Yuli

yuli

Driven to design by Jakarta traffic, Andi Yulianti is the force behind jewellry firm House of Jealouxy, handmade with love. Photo: Hakim Satriyo.

Besides being a jewellery designer to the stars, who is Andi Yulianti?

Hmm . . . the first question and definitely the hardest. Ha ha. I think I am a person who truly cherishes the good in people and whatever the world has to offer. Some people say that I’m naive, but I prefer to always see the positive. I love to be surrounded by people who give off a radiant atmosphere. I laugh a lot, and every time things go downhill I always try to brush it off and not take it too seriously, because nothing lasts forever.

What were you like as a kid?

My mom said she would always lose me and then find me talking or singing to strangers. Maybe that’s not a good example for life nowadays.

How and when did jewellery design come into your life?

I was an hotelier before and have also worked in a corporate multinational company. At one time, living in Jakarta, I got tired of commuting every day. It cost about three or four hours of my life per day because of the traffic. I knew I couldn’t live like that. I realised I needed to do something from home to make money. So at first it was nothing serious. I was in between jobs and I needed something to keep me busy. I watched YouTube tutorials and also blog tutorials on how to make jewellery and I made pieces for myself. Then one of my friends who owned a store in Bandung loved it, and she said, “Why don’t you try to make a few things and sell them in my shop?” From there everything kind of took off.

In 2009 you started House of Jealouxy. What’s the story behind the name?

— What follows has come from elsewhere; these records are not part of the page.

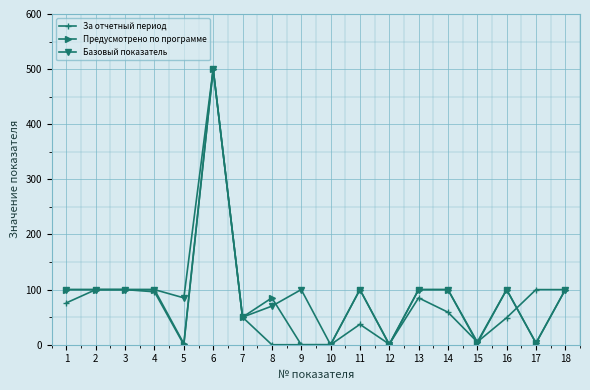

Is it true that Базовый показатель equals 254 at 10?

False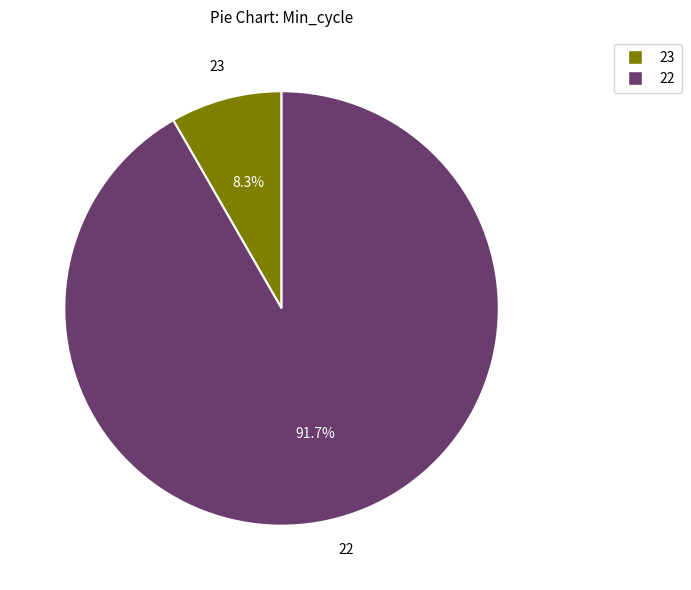

How many segments does this pie chart have?

2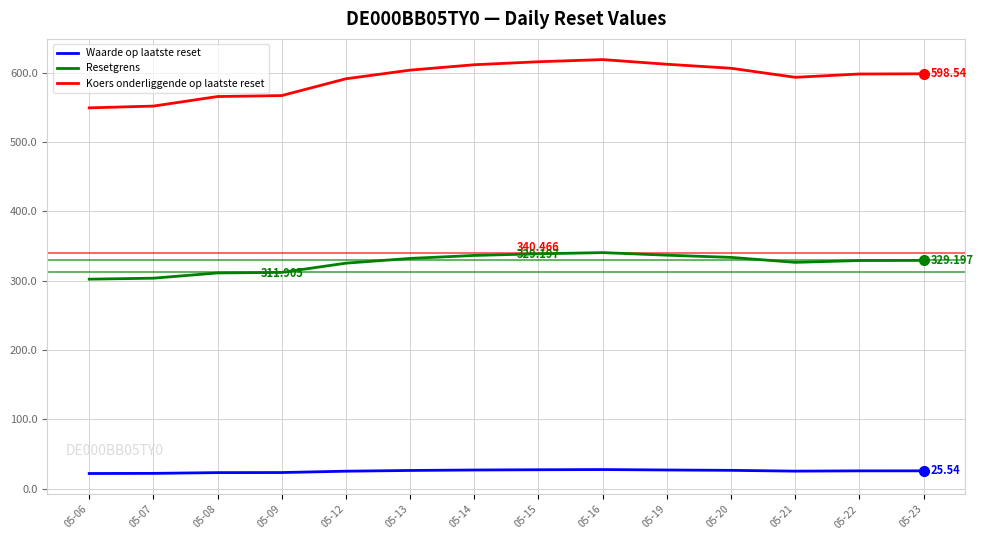

What is the difference between the maximum and minimum values in the Waarde op laatste reset series?

5.7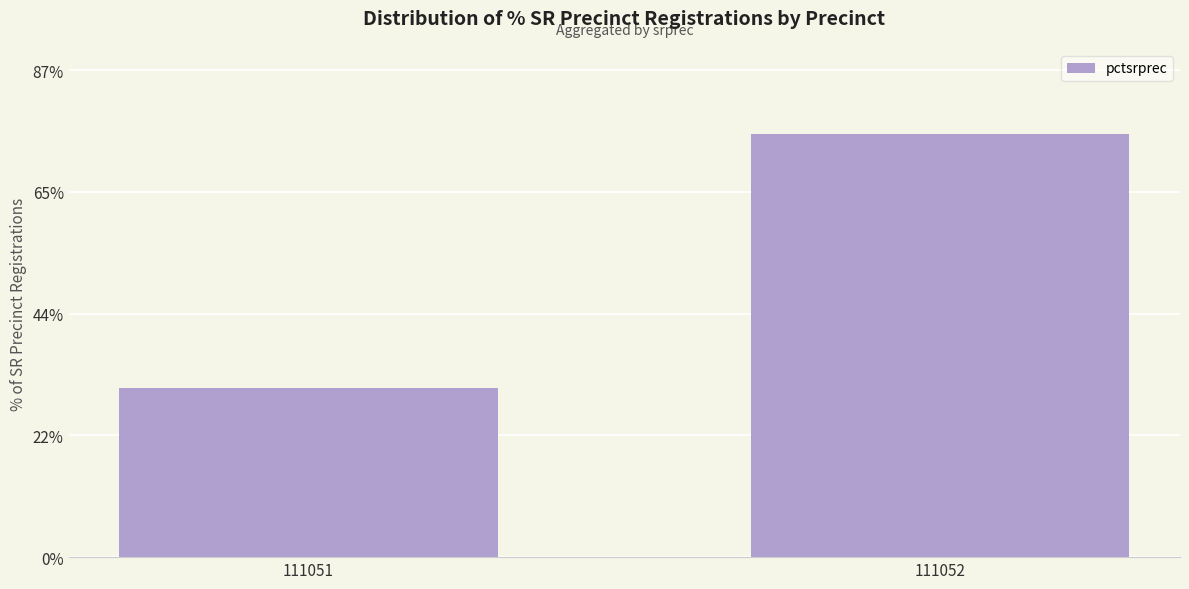

Rank the categories by value from highest to lowest.

111052, 111051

I love music. I think it’s one of the best things that the world has to offer. I really loved the song House of Jealous Lovers by The Rapture, so at first I wanted to give my brand the name House of Jealousy. But when I checked online there was already a band with the same name, so I tweaked it a bit to become House of Jealouxy so I wouldn’t have any issues in the future. And I like it because people always ask “why jealousy?” It makes people think and come back to me with curiousity.

Starting your own business is no easy feat, especially in the competitive fashion industry. What’s kept you going through tough times?

I think to answer this I will have to go back to my answer to the first question. I always try to be good and treat people well. In the fashion industry everything is connected. We have to have special relationships with celebrities, stylists, retailers, magazines and bloggers. We just have to help each other and move forward together. And word-of-mouth also plays a very crucial part in this industry. It’s really a wild jungle. I think another important aspect is just to always try to make or re-invent something new and different so it gives you a certain character. Then people recognise your creations, even from afar.

At what moment did you know that the brand was truly successful?

Maybe when I got out of the studio and started meeting strangers on the street, in restaurants or at the cinema and they were wearing pieces from my collections. I think that is the best feeling of all. It’s also nice to be featured on album covers and see celebrities wear my brand for the red carpet, designer fashion shows and magazine fashion spreads. But to be worn by strangers, I don’t know, that’s the highest of highs. And oddly enough, whenever people copy and sell it for a lower price. The sincerest form of flattery.

In your opinion, what is it that people love about House of Jealouxy?

Every time I make a collection I always think of my clients, but I mix in my own taste, which is beautiful and fierce at the same time. My target market is people between 15 and 45 years old, so I always try to make a spread of pieces that will appeal to all. Young clients, edgy clients, sophisticated clients, and hijab clients, they all have to be represented in one collection with a price range that is also affordable. That’s why House of Jealouxy includes pieces that are not made with real diamonds, gold or precious stones. However, the techniques we use are just as complicated as the high-end international brands. Oh and one more thing: people love stories, so it’s important to always update your clients with the story behind the scenes through your social media.

Your collections exude a sense of travel and adventure. For example, the Pure Shores pieces are named after famous tropical hotspots, and your Midnight City line is named after cosmopolitan cities. How important is travel to you?

Very important. I love travelling both alone and with friends. Either way, you can find a ton of inspiration in things that you don’t see in your daily life. It’s also a very good opportunity to source materials. It really opens your eyes to new things. I also really enjoy people watching. I like to see what they wear in real life because in the end you need to make money.

If you could go anywhere in the world and money was no object, where would you go?

Rivendell – home of the elves in Lord of The Rings. S.M.